Give back each line below verbatim.
==*==
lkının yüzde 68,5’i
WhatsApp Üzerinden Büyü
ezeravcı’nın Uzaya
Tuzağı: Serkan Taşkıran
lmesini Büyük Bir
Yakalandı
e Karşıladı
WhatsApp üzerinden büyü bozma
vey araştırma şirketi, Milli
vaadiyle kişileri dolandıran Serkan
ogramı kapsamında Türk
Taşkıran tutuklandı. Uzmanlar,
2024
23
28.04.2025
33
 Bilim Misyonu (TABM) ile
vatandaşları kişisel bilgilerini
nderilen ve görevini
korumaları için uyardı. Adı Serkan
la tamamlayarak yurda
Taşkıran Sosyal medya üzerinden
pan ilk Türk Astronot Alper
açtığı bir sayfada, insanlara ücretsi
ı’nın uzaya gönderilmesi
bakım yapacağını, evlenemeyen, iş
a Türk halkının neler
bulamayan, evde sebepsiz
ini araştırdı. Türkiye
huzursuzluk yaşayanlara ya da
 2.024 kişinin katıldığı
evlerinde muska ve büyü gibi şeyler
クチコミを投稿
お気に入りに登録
==*==
◆ OUTPUT OF THE TASK:
lkının yüzde 68,5’i
WhatsApp Üzerinden Büyü
ezeravcı’nın Uzaya
Tuzağı: Serkan Taşkıran
lmesini Büyük Bir
Yakalandı
e Karşıladı
WhatsApp üzerinden büyü bozma
vey araştırma şirketi, Milli
vaadiyle kişileri dolandıran Serkan
ogramı kapsamında Türk
Taşkıran tutuklandı. Uzmanlar,
2024
23
28.04.2025
33
 Bilim Misyonu (TABM) ile
vatandaşları kişisel bilgilerini
nderilen ve görevini
korumaları için uyardı. Adı Serkan
la tamamlayarak yurda
Taşkıran Sosyal medya üzerinden
pan ilk Türk Astronot Alper
açtığı bir sayfada, insanlara ücretsi
ı’nın uzaya gönderilmesi
bakım yapacağını, evlenemeyen, iş
a Türk halkının neler
bulamayan, evde sebepsiz
ini araştırdı. Türkiye
huzursuzluk yaşayanlara ya da
 2.024 kişinin katıldığı
evlerinde muska ve büyü gibi şeyler
クチコミを投稿
お気に入りに登録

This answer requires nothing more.